When Facebook admitted last week that an operation connected to Russia bought some $100,000 worth of advertising on its network during the 2016 campaign, it raised some unsettling questions about the intersection of social media and politics. Those questions — both broad and narrow — will only get more urgent as the next U.S. election rolls around.
The narrow question is whether current laws have been broken. Some of the ads were linked to a so-called troll farm that spreads Russian propaganda. This suggests they were part of Russia’s larger efforts to meddle in the election, which included infiltrating political campaigns, deploying “botnets” to shape online conversation, leaking stolen documents, and attacking the voting systems in 39 states.
U.S. intelligence agencies have concluded that these measures were intended to help Donald Trump’s candidacy. If the Facebook ads were aimed at key people and precincts — persuadable voters in swing states, say — that raises the possibility that his campaign helped coordinate the effort. And that, in turn, could be a crime: Campaigns can’t accept anything of value from foreigners, and non-citizens are generally barred from spending money to support a candidate in a U.S. election.

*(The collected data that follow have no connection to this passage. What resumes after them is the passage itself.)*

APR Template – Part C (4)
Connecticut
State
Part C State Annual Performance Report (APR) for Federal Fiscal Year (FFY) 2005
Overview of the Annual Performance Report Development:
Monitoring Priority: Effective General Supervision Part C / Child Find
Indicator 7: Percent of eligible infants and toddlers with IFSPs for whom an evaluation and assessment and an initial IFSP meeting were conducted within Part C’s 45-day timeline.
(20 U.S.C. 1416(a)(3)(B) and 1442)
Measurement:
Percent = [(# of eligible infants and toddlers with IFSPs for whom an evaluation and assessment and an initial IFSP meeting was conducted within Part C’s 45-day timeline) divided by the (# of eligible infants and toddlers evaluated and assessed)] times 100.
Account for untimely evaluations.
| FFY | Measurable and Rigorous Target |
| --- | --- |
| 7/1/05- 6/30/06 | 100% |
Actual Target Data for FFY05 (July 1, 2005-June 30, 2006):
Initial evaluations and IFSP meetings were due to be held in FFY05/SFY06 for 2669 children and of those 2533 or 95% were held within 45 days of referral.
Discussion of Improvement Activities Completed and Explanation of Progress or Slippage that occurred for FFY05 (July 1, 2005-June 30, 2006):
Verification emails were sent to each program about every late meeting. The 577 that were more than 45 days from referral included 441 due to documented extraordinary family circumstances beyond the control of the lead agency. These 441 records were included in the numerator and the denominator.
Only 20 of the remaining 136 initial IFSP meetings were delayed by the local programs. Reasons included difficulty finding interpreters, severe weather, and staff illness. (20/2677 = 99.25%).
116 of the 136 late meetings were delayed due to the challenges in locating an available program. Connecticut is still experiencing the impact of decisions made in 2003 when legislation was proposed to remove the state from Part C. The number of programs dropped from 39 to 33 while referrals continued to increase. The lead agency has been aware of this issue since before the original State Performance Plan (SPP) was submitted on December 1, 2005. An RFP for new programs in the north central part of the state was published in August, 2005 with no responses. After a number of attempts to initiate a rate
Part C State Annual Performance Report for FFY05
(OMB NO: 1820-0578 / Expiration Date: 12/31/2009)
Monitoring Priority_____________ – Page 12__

The $100,000 at issue might sound trivial. But given the reach and sophistication of Facebook’s tools, the ads could still have been seen by tens of millions of voters. As Sen. Mark Warner, D-Virginia, put it: “That becomes a method of influence exponentially, I would argue, bigger than TV and radio.”

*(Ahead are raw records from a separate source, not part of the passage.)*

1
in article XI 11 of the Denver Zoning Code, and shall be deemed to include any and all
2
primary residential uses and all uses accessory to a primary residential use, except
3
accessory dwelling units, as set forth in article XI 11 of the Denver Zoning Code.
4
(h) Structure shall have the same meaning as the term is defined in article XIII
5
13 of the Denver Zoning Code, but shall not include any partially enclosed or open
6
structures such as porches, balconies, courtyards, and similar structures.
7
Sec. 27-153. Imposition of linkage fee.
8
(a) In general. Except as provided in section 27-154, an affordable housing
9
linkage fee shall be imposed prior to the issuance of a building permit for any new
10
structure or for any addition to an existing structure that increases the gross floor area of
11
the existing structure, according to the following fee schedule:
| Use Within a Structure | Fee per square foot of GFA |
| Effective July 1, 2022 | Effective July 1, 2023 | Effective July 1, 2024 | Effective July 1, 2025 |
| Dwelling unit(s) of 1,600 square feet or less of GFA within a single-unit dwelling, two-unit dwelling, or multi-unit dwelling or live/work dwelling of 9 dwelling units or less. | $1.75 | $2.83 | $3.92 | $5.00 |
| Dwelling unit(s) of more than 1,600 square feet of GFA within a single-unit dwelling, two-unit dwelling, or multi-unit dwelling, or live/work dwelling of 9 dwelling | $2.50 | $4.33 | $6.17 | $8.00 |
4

And that suggests a broader concern. Few would dispute that social media played a crucial role in the 2016 election. Trump’s campaign used Facebook to hone its message, drive turnout and suppress votes for his opponent. Social media was a crucial conduit for fake news favoring Trump, and for phony accounts attacking Hillary Clinton. When the Trump team says Facebook and Twitter were “the reason we won this thing,” they’re not exaggerating by much.
Yet social-media companies aren’t regulated like broadcasters when it comes to campaign advertising. In fact, they’re largely free from scrutiny of any kind. That should change.

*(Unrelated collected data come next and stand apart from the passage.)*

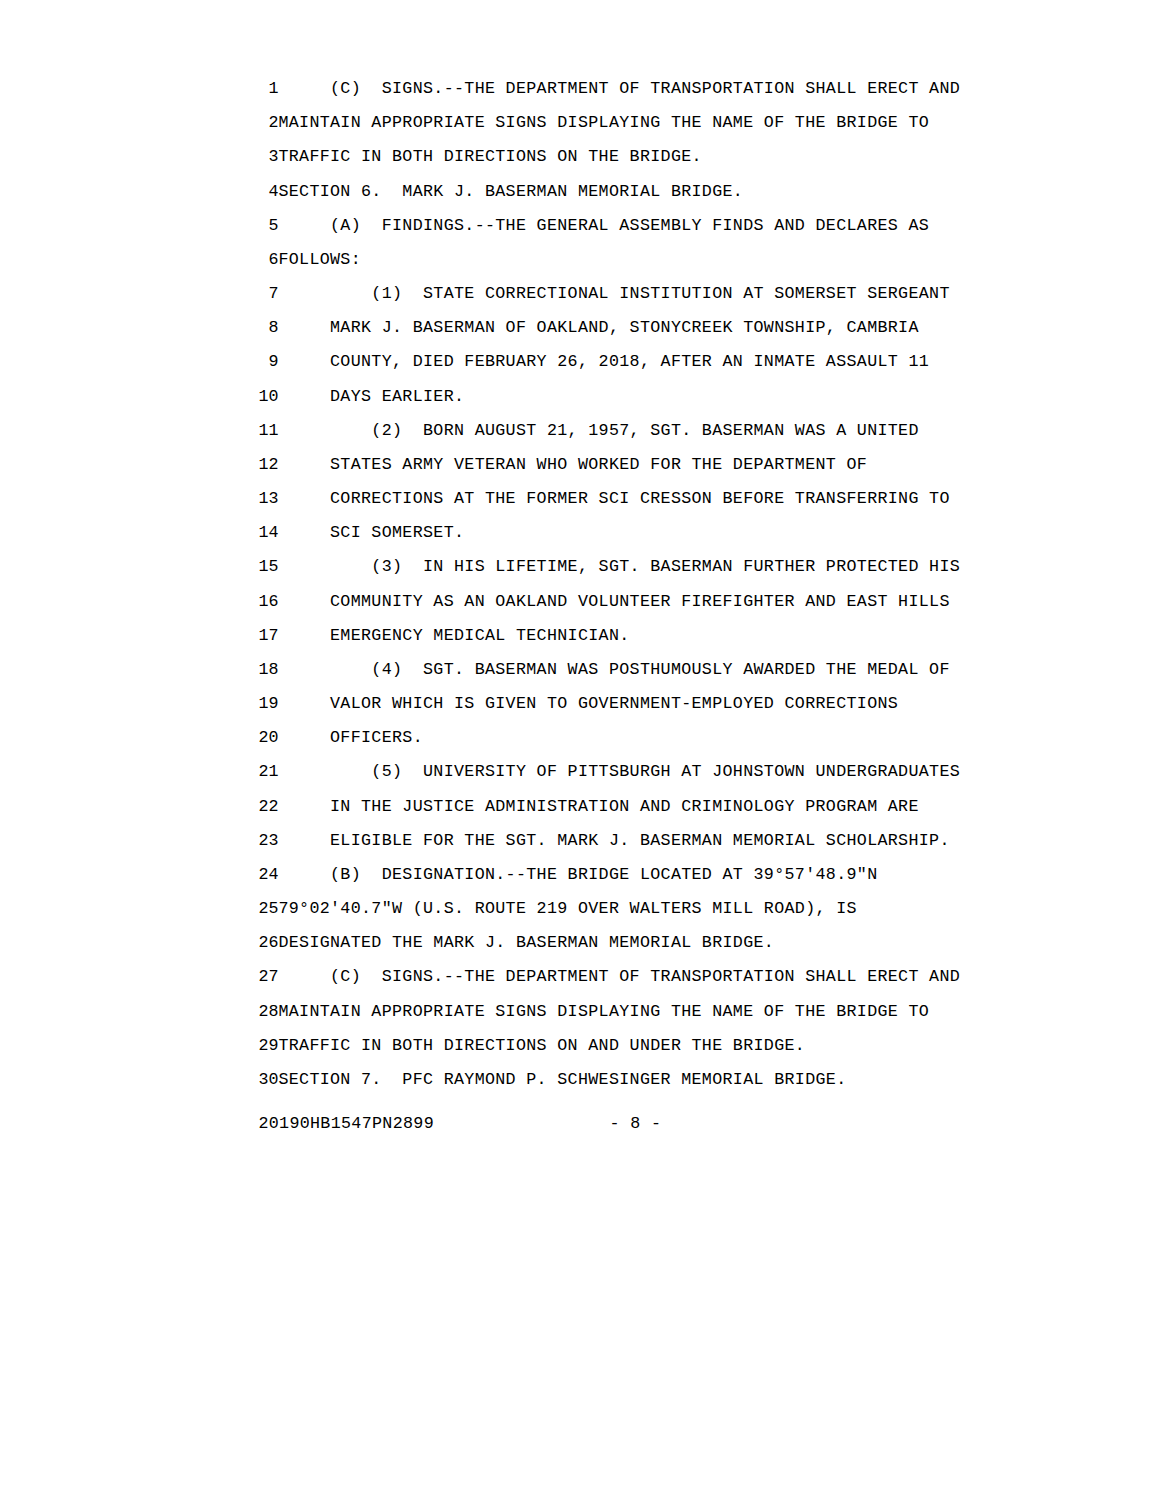| 1 | (C) SIGNS.--THE DEPARTMENT OF TRANSPORTATION SHALL ERECT AND |
| 2 | MAINTAIN APPROPRIATE SIGNS DISPLAYING THE NAME OF THE BRIDGE TO |
| 3 | TRAFFIC IN BOTH DIRECTIONS ON THE BRIDGE. |
| 4 | SECTION 6. MARK J. BASERMAN MEMORIAL BRIDGE. |
| 5 | (A) FINDINGS.--THE GENERAL ASSEMBLY FINDS AND DECLARES AS |
| 6 | FOLLOWS: |
| 7 | (1) STATE CORRECTIONAL INSTITUTION AT SOMERSET SERGEANT |
| 8 | MARK J. BASERMAN OF OAKLAND, STONYCREEK TOWNSHIP, CAMBRIA |
| 9 | COUNTY, DIED FEBRUARY 26, 2018, AFTER AN INMATE ASSAULT 11 |
| 10 | DAYS EARLIER. |
| 11 | (2) BORN AUGUST 21, 1957, SGT. BASERMAN WAS A UNITED |
| 12 | STATES ARMY VETERAN WHO WORKED FOR THE DEPARTMENT OF |
| 13 | CORRECTIONS AT THE FORMER SCI CRESSON BEFORE TRANSFERRING TO |
| 14 | SCI SOMERSET. |
| 15 | (3) IN HIS LIFETIME, SGT. BASERMAN FURTHER PROTECTED HIS |
| 16 | COMMUNITY AS AN OAKLAND VOLUNTEER FIREFIGHTER AND EAST HILLS |
| 17 | EMERGENCY MEDICAL TECHNICIAN. |
| 18 | (4) SGT. BASERMAN WAS POSTHUMOUSLY AWARDED THE MEDAL OF |
| 19 | VALOR WHICH IS GIVEN TO GOVERNMENT-EMPLOYED CORRECTIONS |
| 20 | OFFICERS. |
| 21 | (5) UNIVERSITY OF PITTSBURGH AT JOHNSTOWN UNDERGRADUATES |
| 22 | IN THE JUSTICE ADMINISTRATION AND CRIMINOLOGY PROGRAM ARE |
| 23 | ELIGIBLE FOR THE SGT. MARK J. BASERMAN MEMORIAL SCHOLARSHIP. |
| 24 | (B) DESIGNATION.--THE BRIDGE LOCATED AT 39°57'48.9"N |
| 25 | 79°02'40.7"W (U.S. ROUTE 219 OVER WALTERS MILL ROAD), IS |
| 26 | DESIGNATED THE MARK J. BASERMAN MEMORIAL BRIDGE. |
| 27 | (C) SIGNS.--THE DEPARTMENT OF TRANSPORTATION SHALL ERECT AND |
| 28 | MAINTAIN APPROPRIATE SIGNS DISPLAYING THE NAME OF THE BRIDGE TO |
| 29 | TRAFFIC IN BOTH DIRECTIONS ON AND UNDER THE BRIDGE. |
| 30 | SECTION 7. PFC RAYMOND P. SCHWESINGER MEMORIAL BRIDGE. |
20190HB1547PN2899 - 8 -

As a first step, Facebook should come clean about what happened in the Russia case and what it intends to do about it. (Warner, who sits on the Senate intelligence committee, calls last week’s disclosure “the tip of the iceberg.”) It should publicly release the ads and explain how they were targeted. It should also open pertinent data to independent researchers, much as Twitter has done. That could yield insights about how its tools were used in the election and what affect they had on voters.
Congress, for its part, should rethink how election law ought to apply to social media, and incline toward maximal transparency. For better or worse, it’s a new era in American politics. It needs new rules.